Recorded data

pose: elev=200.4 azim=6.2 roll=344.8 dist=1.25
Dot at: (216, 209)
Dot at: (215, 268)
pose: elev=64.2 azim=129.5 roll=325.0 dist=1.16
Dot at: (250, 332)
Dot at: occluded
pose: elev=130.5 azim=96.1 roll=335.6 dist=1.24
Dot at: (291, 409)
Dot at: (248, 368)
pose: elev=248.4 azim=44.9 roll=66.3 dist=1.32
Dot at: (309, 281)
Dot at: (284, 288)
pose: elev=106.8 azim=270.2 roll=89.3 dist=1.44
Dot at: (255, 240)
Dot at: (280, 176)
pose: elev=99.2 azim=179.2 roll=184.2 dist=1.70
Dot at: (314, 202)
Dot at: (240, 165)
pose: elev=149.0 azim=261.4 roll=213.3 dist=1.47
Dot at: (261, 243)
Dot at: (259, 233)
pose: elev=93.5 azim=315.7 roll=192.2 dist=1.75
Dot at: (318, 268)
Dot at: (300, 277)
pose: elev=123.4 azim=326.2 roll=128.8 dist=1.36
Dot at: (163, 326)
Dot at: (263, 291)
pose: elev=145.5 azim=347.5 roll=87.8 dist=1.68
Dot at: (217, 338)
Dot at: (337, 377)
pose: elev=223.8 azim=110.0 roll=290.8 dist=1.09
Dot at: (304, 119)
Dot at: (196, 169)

## Instruction
Please repeat all of the entries above verbatim, in the same order.

## Response
pose: elev=200.4 azim=6.2 roll=344.8 dist=1.25
Dot at: (216, 209)
Dot at: (215, 268)
pose: elev=64.2 azim=129.5 roll=325.0 dist=1.16
Dot at: (250, 332)
Dot at: occluded
pose: elev=130.5 azim=96.1 roll=335.6 dist=1.24
Dot at: (291, 409)
Dot at: (248, 368)
pose: elev=248.4 azim=44.9 roll=66.3 dist=1.32
Dot at: (309, 281)
Dot at: (284, 288)
pose: elev=106.8 azim=270.2 roll=89.3 dist=1.44
Dot at: (255, 240)
Dot at: (280, 176)
pose: elev=99.2 azim=179.2 roll=184.2 dist=1.70
Dot at: (314, 202)
Dot at: (240, 165)
pose: elev=149.0 azim=261.4 roll=213.3 dist=1.47
Dot at: (261, 243)
Dot at: (259, 233)
pose: elev=93.5 azim=315.7 roll=192.2 dist=1.75
Dot at: (318, 268)
Dot at: (300, 277)
pose: elev=123.4 azim=326.2 roll=128.8 dist=1.36
Dot at: (163, 326)
Dot at: (263, 291)
pose: elev=145.5 azim=347.5 roll=87.8 dist=1.68
Dot at: (217, 338)
Dot at: (337, 377)
pose: elev=223.8 azim=110.0 roll=290.8 dist=1.09
Dot at: (304, 119)
Dot at: (196, 169)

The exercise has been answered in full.